Kosmachov was arrested in Tallinn on September 12, 2018, and was extradited to the United States on March 14, 2019, to face prosecution.  Vetrov remains at large.  Kosmachov appeared this morning before Chief U.S. Magistrate Judge Joseph C. Spero, for a detention hearing.  He remains in federal custody pending his next court appearance.  Kosmachov is next scheduled to appear on March 28, 2019, before the Honorable William H. Orrick, U.S. District Judge, for further proceedings.  

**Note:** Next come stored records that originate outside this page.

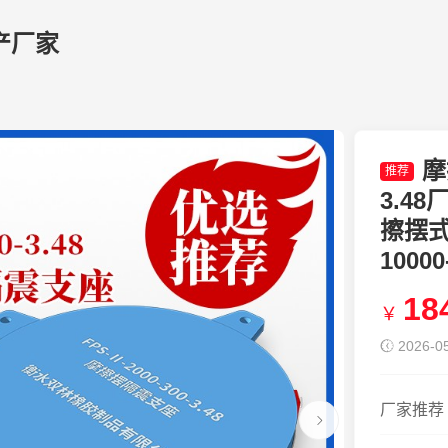
产厂家
摩
推荐
3.4
擦摆式
1000
18
￥
2026-05
厂家推荐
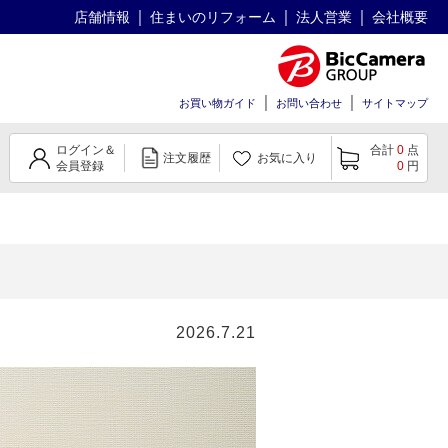
店舗情報
住まいのリフォーム
法人営業
会社概要
お買い物ガイド
お問い合わせ
サイトマップ
ログイン＆
合計
0
点
注文履歴
お気に入り
会員登録
0
円
2026.7.21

An indictment merely alleges that crimes have been committed, and all defendants are presumed innocent until proven guilty beyond a reasonable doubt.  If convicted, Kosmachov could face a maximum 20-year term of imprisonment for each IEEPA and money laundering-related count, and a maximum 10-year sentence for each count of smuggling.  Additional periods of supervised release, fines, and special assessments also could be imposed.  However, any sentence following conviction would be imposed by the court after consideration of the U.S. Sentencing Guidelines and the federal statute governing the imposition of a sentence, 18 U.S.C. § 3553.

Assistant U.S. Attorney Philip J. Kearney of the Northern District of California United States Attorney’s Office, and Amy Larson, of the U.S. Department of Justice’s National Security Division, are prosecuting the case.  The prosecution is the result of an investigation by the U.S. Department of Homeland Security Investigations, the Department of Commerce’s Bureau of Industry and Security, U.S. Customs and Border Protection, the Internal Revenue Service, and the U.S. Marshals Service with assistance from the U.S. Department of Justice’s Office of International Affairs.